I think it's funny that I read this thread and then went over to livejournal.  One of the first post I saw there was a sale and one of the items was a Metal Rock MSF that the seller is taking offers on.  If I remember correction, they will be taking offers until Friday and they are taking no less than $50, but don't quote me on that.  I had to laugh!! What are the chances?


----------



## SMMY (Oct 25, 2007)

Actually probably pretty good, unfortunately. Though hopefully now that MAC is resurrecting some popular LE's again (moth brown and parrot) maybe people will be less predisposed to spend outrageous amounts for some of these. I seem to remember someone spending around $150 for Pleasureflush on eBay. Ouch!


----------



## MiCHiE (Oct 25, 2007)

Quote:

   Originally Posted by *SMMY* 

 
_Actually probably pretty good, unfortunately. Though hopefully now that MAC is resurrecting some popular LE's again (moth brown and parrot) maybe people will be less predisposed to spend outrageous amounts for some of these. I seem to remember someone spending around $150 for Pleasureflush on eBay. Ouch!_

 
Right. I got into MAC June of '06 and Metal Rock was nowhere to be found by the time I was looking for it. I paid $42 for mine in Mar. '07. I'm sure someone will pay $50 for it.


----------



## sitasati (Oct 25, 2007)

I really love New Vegas. This is the first time I ever purchased an MSF and I can see why MSFs are so great. I hope mac does re-release some of the older MSFs so us newbies can get a taste of that too! =)


----------



## lola336 (Oct 25, 2007)

i actually like metal rock in the summer..in the winter its harder to pull of. but if u use a really light hand it can happen. i dab just a tiny bit...so that msf will last me forever LOL!


----------



## ~Crystal~ (Oct 26, 2007)

hmm I'm NW15 and yes... I admit to having metal rock haha. For collection purposes? Yes. BUT I only have one... and, surprisingly, yes i can actually use it, and i DO every now and then, without looking like I have dirt on my face lol.
For the other paler girls out there who don't get how to use it... just... be careful with it lol. I promise you it CAN work!! 
	

	
	
		
		

		
			




Just DON'T swirl your brush in it like you would with any other MSF 
	

	
	
		
		

		
		
	


	




I use Lightscapade every single day too


----------



## sigwing (Oct 28, 2007)

I'm NC25 and love Metal Rock!  I have a large (non-MAC) sort of flat-ish powder or blush brush that I barely touch onto it, then apply like you would a sheer bronzer powder, not all over.  I hadn't thought of trying it on my eyes!  I had a backup and think I gave it to my niece...I need to go check now!  

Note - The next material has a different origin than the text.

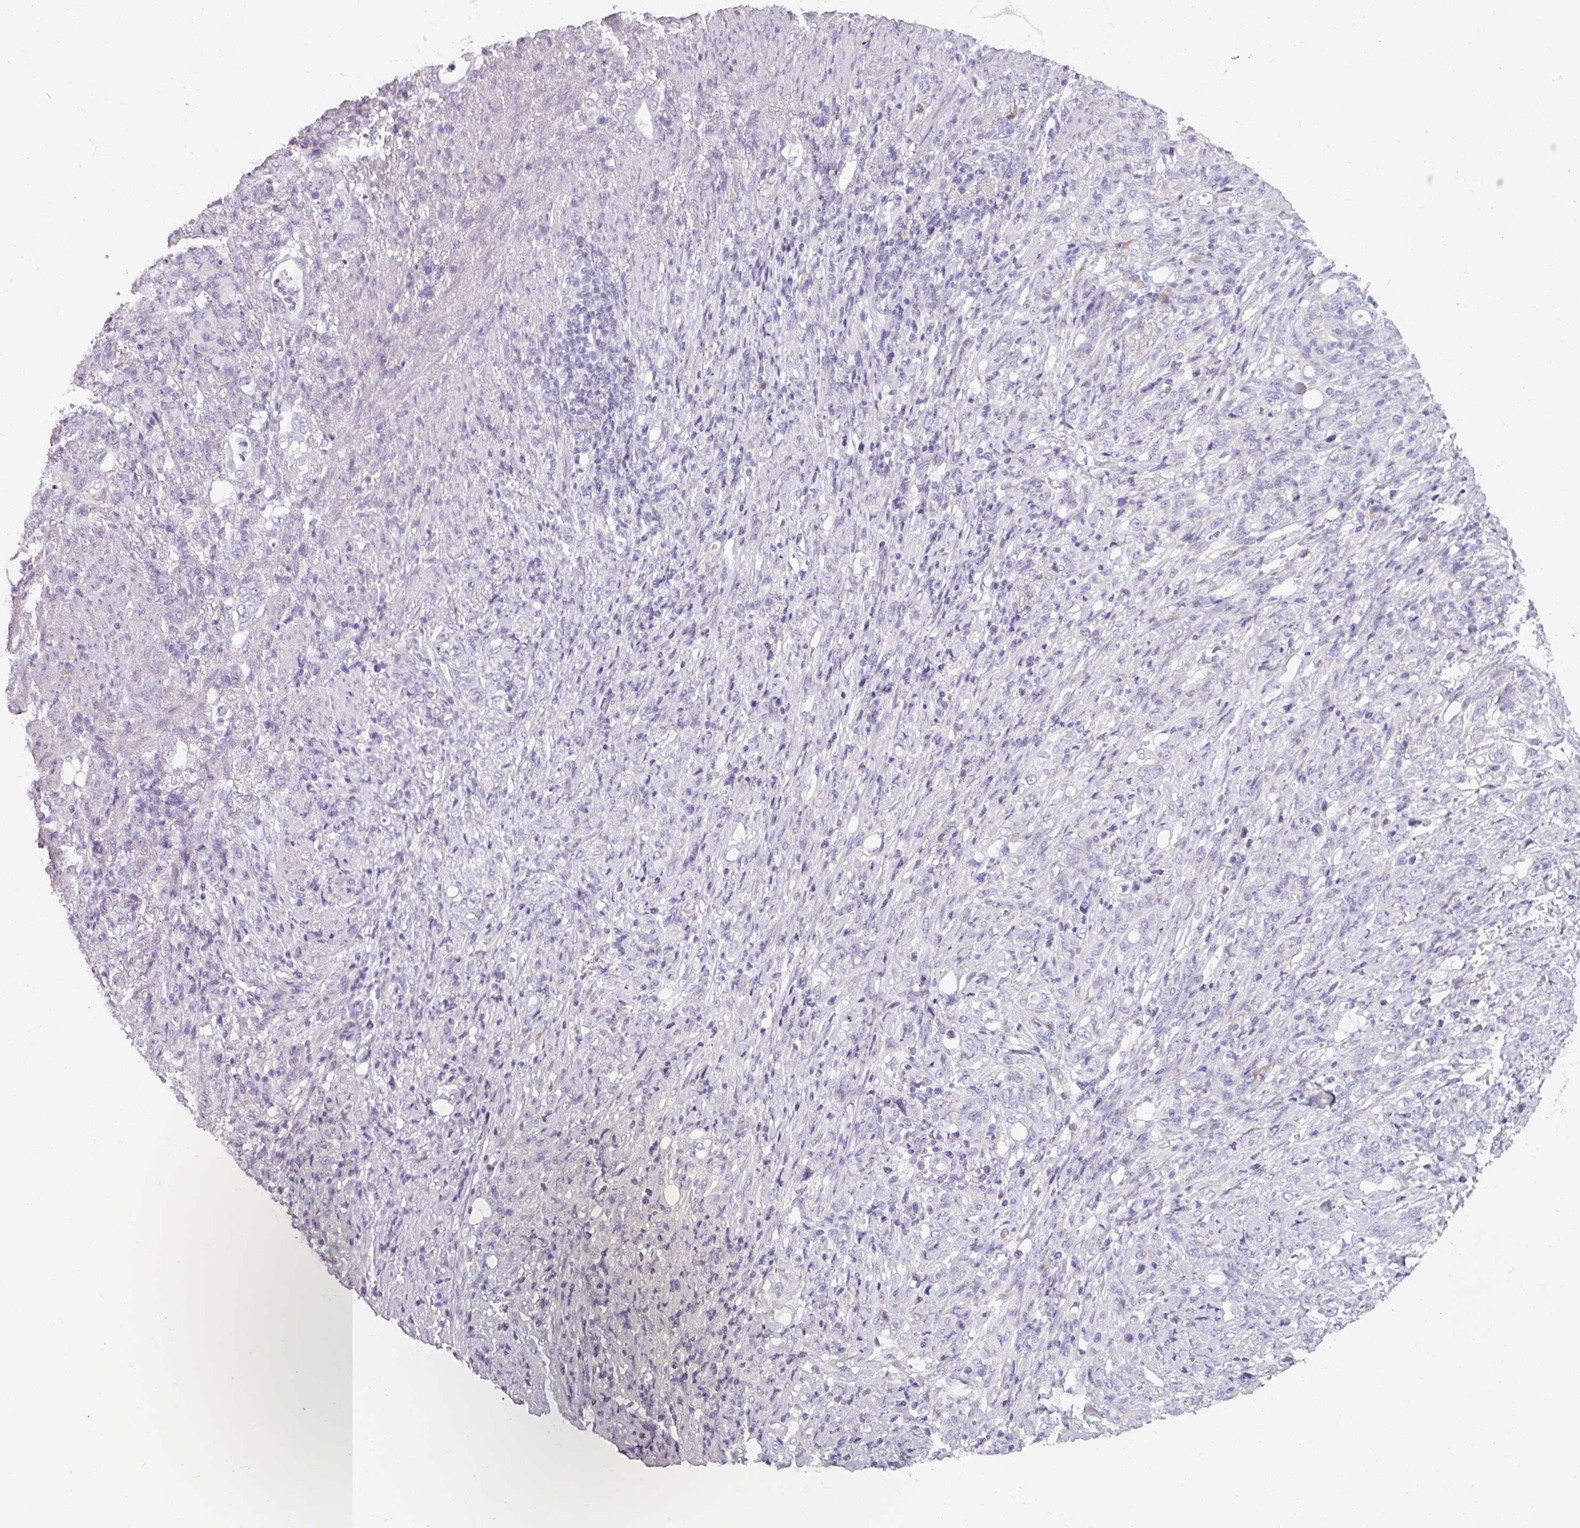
{"staining": {"intensity": "negative", "quantity": "none", "location": "none"}, "tissue": "stomach cancer", "cell_type": "Tumor cells", "image_type": "cancer", "snomed": [{"axis": "morphology", "description": "Normal tissue, NOS"}, {"axis": "morphology", "description": "Adenocarcinoma, NOS"}, {"axis": "topography", "description": "Stomach"}], "caption": "The IHC photomicrograph has no significant positivity in tumor cells of stomach cancer tissue.", "gene": "SMIM11", "patient": {"sex": "female", "age": 79}}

Whenever I buy backups it's because I just love something and I know it's LE and I'll never see it again.  I may take a long time to finish the first one, but at least I don't avoid using it because I'm afraid of it being gone & having no replacement.  I HATE having something I love, am ready to buy more of, only to find out they discontinued the product and haven't had it in months.


----------



## Twinkle_Twinkle (Oct 29, 2007)

I just wanted to add that I recenly picked up Chocolate Brown pigment and used it with my 188 from temple through contour and it was beautiful.  So for now, the hunt for Metal Rock is over.


----------



## lsperry (Oct 29, 2007)

Quote:

   Originally Posted by *♥MiCHiE♥* 

 
_Right. I got into MAC June of '06 and Metal Rock was nowhere to be found by the time I was looking for it. I paid $42 for mine in Mar. '07. I'm sure someone will pay $50 for it._

 
Yeah; I went looking for one in April '07 and asked MAC to do a GBNF search for it. No luck there. So, I bought one from a fellow Specktra member in August '07 and paid $40 for it. I thought this was a fair price due to its scarcity. But if you go looking for it in the for-sale threads now, the cheapest price you'll find is $60 or $65 -- No way would I pay that for it.....

And I'm not holding my breath that MAC will re-release it any time soon.

I'm really enjoying mine and had tried the Chocolate Brown pigment w/the 187 and 188 -- it didn't work for me.....


----------



## Twinkle_Twinkle (Oct 30, 2007)

Why didn't Chocolate Brown work for you?  What's the difference you see with Metal Rock?  This is interesting.


----------



## GoldenGirl (Aug 10, 2008)

Bumping because I'd like to know how to use chocolate brown as a metal rock replacement...


----------



## aziajs (Aug 10, 2008)

Quote:

   Originally Posted by *GoldenGirl* 

 
_Bumping because I'd like to know how to use chocolate brown as a metal rock replacement..._

 
You could take a angled blush brush and sweep it along the hollow of your cheek.


----------